As I write this, I’m sure that at least one musicologist is beginning a yearslong PhD thesis titled “Lean All in My Bladder: Toward a Praxis-Based Understanding of ‘Old Town Road.’” The think pieces will be thunk, record labels will scramble clumsily to find the next Lil Nas X, and brands will workshop faux off-the-cuff first-person tweets about the horses they got in the back. So it goes. But what’s great about “Old Town Road” is that every one of those responses (and perhaps even this article itself!) is missing the point by taking it all way too seriously. “Old Town Road” is a meme, and nothing kills a meme faster than thinking too hard about it. “Old Town Road” is in some ways an outgrowth of the “yeehaw agenda,” the term coined by Bri Malandro to describe the recent black reclamation of cowboy imagery. “It was 1,000 percent supposed to be fun,” she said last month of the tweet thread that has since spawned lengthy art-historical deep dives into the erasure of black people from cowboy culture. “I get where those articles are going,” Malandro continued, “but to be honest, for me it’s literally just about the aesthetic. I think nowadays people like to make everything into a think piece or some really deep historical conversation but that’s not why I started saying that at all. It was just me having fun and going up for the looks, specifically by really fly black girls and boys in cowboy hats.”

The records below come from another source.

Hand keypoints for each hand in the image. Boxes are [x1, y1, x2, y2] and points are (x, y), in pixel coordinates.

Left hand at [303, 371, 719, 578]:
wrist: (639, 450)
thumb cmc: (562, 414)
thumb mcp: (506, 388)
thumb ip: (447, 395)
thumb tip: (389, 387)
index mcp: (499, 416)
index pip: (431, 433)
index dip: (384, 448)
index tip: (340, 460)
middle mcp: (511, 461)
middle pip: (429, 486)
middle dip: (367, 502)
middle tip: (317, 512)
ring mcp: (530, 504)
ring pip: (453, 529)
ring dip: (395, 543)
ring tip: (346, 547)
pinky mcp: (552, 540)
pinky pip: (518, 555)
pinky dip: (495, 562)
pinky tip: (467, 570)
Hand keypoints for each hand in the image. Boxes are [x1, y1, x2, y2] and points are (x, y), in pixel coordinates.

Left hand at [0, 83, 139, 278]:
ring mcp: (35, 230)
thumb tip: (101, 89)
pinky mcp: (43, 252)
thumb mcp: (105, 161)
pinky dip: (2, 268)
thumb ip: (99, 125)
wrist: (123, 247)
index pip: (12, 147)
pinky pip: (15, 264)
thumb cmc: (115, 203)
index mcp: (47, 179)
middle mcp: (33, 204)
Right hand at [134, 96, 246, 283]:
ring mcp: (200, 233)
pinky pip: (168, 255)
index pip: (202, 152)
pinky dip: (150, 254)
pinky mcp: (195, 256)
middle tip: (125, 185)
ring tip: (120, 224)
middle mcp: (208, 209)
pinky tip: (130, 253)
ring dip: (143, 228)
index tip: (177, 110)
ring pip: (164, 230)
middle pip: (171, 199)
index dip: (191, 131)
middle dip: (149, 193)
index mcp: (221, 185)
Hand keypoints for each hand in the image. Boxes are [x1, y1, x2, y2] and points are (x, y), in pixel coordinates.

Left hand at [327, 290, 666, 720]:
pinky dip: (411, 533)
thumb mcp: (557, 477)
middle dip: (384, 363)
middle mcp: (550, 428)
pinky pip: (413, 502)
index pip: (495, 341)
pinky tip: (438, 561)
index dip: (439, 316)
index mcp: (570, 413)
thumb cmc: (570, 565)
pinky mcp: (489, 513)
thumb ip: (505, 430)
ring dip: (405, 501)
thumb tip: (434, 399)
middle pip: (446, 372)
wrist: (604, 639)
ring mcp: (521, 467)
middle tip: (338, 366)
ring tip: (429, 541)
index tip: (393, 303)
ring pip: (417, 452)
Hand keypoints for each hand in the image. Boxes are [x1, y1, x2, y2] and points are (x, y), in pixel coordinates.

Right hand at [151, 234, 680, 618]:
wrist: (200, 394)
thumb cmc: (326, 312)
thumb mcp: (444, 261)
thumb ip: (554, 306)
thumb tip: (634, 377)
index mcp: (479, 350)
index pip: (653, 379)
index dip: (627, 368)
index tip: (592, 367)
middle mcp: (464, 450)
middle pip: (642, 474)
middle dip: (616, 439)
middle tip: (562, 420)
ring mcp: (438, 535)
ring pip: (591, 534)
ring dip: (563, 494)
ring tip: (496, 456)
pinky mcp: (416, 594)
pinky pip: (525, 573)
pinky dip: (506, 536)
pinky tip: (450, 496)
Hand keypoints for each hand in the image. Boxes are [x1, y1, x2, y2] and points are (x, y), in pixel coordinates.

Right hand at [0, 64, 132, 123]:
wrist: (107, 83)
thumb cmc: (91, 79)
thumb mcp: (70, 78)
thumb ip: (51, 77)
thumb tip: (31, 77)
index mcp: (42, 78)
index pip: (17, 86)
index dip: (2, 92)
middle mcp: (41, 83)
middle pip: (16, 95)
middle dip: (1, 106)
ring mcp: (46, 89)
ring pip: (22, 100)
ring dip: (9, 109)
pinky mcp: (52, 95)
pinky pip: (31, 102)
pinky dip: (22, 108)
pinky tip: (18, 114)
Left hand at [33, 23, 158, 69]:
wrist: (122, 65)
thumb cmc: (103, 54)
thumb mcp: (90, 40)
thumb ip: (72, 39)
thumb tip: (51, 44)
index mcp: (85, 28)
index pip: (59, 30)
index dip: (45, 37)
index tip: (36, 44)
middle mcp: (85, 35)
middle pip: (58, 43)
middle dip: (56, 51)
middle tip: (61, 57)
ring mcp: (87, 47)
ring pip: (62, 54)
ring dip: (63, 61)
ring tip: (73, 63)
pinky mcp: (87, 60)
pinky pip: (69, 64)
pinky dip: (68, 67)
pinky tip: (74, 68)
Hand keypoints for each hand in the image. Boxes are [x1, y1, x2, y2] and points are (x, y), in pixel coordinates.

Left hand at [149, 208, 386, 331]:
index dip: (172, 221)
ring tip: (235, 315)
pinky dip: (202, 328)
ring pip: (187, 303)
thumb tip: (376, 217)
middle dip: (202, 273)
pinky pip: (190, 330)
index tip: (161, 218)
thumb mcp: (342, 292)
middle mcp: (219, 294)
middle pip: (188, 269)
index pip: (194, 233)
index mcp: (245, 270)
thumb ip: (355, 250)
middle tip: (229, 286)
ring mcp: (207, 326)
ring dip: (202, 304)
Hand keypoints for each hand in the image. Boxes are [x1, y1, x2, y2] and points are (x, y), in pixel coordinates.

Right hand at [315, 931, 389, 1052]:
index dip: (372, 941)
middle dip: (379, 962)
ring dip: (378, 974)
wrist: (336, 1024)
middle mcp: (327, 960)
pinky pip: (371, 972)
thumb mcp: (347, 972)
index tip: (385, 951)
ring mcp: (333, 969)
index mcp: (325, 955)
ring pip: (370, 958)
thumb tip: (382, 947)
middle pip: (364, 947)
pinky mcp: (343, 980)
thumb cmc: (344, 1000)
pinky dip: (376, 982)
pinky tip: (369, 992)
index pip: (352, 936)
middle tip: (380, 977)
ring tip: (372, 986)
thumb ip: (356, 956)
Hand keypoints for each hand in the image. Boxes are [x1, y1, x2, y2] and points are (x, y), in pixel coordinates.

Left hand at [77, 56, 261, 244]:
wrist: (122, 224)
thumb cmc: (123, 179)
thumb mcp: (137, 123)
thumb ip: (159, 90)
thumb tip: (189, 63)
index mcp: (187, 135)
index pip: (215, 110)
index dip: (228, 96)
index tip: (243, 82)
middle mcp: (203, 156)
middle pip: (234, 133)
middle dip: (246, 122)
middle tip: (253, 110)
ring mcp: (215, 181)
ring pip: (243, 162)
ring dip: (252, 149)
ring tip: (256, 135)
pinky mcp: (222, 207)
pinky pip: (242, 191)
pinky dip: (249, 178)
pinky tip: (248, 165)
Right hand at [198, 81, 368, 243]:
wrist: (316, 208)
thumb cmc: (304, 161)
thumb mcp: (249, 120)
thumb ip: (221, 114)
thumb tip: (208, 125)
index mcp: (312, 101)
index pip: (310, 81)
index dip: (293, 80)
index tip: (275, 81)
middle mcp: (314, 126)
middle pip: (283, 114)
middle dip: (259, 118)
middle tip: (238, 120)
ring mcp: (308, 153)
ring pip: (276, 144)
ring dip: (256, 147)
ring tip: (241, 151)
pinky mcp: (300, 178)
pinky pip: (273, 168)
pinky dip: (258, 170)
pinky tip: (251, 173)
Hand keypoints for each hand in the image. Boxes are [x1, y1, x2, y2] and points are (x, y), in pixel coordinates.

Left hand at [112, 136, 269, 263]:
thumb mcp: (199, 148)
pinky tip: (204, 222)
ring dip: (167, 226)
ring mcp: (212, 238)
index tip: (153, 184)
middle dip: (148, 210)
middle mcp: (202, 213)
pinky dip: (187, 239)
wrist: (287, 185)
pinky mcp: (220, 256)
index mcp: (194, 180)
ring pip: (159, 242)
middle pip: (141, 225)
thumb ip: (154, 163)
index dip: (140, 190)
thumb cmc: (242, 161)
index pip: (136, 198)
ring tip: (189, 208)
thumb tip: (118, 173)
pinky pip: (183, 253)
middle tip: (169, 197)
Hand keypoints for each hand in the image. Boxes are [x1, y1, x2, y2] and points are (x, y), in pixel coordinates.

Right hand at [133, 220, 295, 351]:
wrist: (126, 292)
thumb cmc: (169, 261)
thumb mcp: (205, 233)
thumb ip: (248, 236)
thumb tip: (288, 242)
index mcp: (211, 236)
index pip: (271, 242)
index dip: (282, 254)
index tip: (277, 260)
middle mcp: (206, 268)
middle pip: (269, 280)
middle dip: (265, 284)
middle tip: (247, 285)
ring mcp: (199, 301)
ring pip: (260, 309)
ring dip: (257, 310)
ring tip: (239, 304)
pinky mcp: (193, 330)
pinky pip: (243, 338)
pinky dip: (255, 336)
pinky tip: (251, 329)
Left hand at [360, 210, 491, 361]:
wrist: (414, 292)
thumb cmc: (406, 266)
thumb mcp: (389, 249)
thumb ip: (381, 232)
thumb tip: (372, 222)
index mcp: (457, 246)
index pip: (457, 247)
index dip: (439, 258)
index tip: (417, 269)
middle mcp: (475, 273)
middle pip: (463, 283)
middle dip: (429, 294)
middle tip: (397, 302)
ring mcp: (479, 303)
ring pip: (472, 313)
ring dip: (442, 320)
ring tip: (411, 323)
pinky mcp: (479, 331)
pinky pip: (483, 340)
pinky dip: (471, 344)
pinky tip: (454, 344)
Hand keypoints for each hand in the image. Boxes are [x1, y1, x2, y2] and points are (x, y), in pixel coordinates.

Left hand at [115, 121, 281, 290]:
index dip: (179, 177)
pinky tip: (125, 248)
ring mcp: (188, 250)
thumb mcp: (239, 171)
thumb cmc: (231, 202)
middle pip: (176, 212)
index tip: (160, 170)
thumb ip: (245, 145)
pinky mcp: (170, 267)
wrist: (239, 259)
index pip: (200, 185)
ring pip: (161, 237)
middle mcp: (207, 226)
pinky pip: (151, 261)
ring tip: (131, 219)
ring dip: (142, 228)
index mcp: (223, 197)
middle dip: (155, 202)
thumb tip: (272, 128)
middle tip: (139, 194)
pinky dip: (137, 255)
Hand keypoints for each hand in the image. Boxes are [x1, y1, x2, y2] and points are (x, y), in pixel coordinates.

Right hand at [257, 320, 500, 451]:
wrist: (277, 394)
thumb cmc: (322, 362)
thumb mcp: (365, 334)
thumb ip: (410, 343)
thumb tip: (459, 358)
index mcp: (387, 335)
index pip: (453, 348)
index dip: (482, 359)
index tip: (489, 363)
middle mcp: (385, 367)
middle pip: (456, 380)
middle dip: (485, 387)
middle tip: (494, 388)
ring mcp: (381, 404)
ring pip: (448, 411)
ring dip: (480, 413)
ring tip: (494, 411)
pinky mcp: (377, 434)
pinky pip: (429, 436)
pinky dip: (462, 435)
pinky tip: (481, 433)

I have started to suspect—’scuse me, I have started to reckon—that “Old Town Road” is some kind of cosmic litmus test to determine whether we can still enjoy things or whether the jaded pessimism of the internet age has completely eroded our capacity to experience simple and unproblematic joy. A 19-year-old Nicki Minaj stan accidentally made the most popular country song on the planet by sampling a Nine Inch Nails instrumental and then Billy Ray Cyrus barnstormed onto the remix and told him that Waylon Jennings would have liked it. If you can’t muster so much as a smile over that, then I really don’t know what to tell you, pardner.

So by all means, allow “Old Town Road” to spawn conversations about the arbitrary nature of genre, the foundational racial bias of popular music, and the bizarre fact that a member of the Cyrus family is once again standing at the crossroads of country and hip-hop culture (only somehow much more respectfully this time?). But also … enjoy it. Gather your loved ones, saddle up your horse, and let us all salute the weird wonder of “Old Town Road” as it streaks like a comet through the pop cultural firmament. Give in to the sublime ridiculousness of the whole thing. And in that spirit, I personally would like to honor “Old Town Road” in the truest sense I know: I’m going to shut up about it, press play, and ride off toward the horizon.